_The data_
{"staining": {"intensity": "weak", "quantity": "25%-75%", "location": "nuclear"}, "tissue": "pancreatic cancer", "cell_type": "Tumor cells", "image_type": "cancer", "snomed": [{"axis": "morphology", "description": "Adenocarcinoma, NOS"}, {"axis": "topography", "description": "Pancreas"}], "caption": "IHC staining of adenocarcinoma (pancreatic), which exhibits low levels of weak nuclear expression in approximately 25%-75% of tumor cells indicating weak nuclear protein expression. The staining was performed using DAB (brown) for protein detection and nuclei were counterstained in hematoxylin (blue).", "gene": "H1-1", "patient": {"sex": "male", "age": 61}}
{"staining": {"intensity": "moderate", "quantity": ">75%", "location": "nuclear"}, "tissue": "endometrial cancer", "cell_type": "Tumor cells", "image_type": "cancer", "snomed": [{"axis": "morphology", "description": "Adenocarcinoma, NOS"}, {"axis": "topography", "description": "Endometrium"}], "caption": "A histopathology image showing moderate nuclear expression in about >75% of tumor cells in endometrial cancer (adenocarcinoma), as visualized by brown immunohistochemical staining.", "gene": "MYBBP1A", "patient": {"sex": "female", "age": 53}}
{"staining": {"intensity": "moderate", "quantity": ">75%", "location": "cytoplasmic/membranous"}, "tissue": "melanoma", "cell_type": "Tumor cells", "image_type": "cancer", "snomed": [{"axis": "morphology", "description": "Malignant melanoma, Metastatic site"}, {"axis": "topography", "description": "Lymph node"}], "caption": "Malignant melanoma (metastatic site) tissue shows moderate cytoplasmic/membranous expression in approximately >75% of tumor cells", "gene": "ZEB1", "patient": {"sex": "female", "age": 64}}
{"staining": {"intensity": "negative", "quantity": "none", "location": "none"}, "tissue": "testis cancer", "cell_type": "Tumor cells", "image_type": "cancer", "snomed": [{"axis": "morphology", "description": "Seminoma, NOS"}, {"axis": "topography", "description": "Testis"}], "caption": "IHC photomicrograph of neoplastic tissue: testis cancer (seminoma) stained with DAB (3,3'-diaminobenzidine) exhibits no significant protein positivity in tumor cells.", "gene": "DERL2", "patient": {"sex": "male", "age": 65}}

_Brief_
Set down the lines above as they stand, starting with the first line and ending with the line that contains "histopathology image showing".

_Final answer_
{"staining": {"intensity": "weak", "quantity": "25%-75%", "location": "nuclear"}, "tissue": "pancreatic cancer", "cell_type": "Tumor cells", "image_type": "cancer", "snomed": [{"axis": "morphology", "description": "Adenocarcinoma, NOS"}, {"axis": "topography", "description": "Pancreas"}], "caption": "IHC staining of adenocarcinoma (pancreatic), which exhibits low levels of weak nuclear expression in approximately 25%-75% of tumor cells indicating weak nuclear protein expression. The staining was performed using DAB (brown) for protein detection and nuclei were counterstained in hematoxylin (blue).", "gene": "H1-1", "patient": {"sex": "male", "age": 61}}
{"staining": {"intensity": "moderate", "quantity": ">75%", "location": "nuclear"}, "tissue": "endometrial cancer", "cell_type": "Tumor cells", "image_type": "cancer", "snomed": [{"axis": "morphology", "description": "Adenocarcinoma, NOS"}, {"axis": "topography", "description": "Endometrium"}], "caption": "A histopathology image showing moderate nuclear expression in about >75% of tumor cells in endometrial cancer (adenocarcinoma), as visualized by brown immunohistochemical staining.", "gene": "MYBBP1A", "patient": {"sex": "female", "age": 53}}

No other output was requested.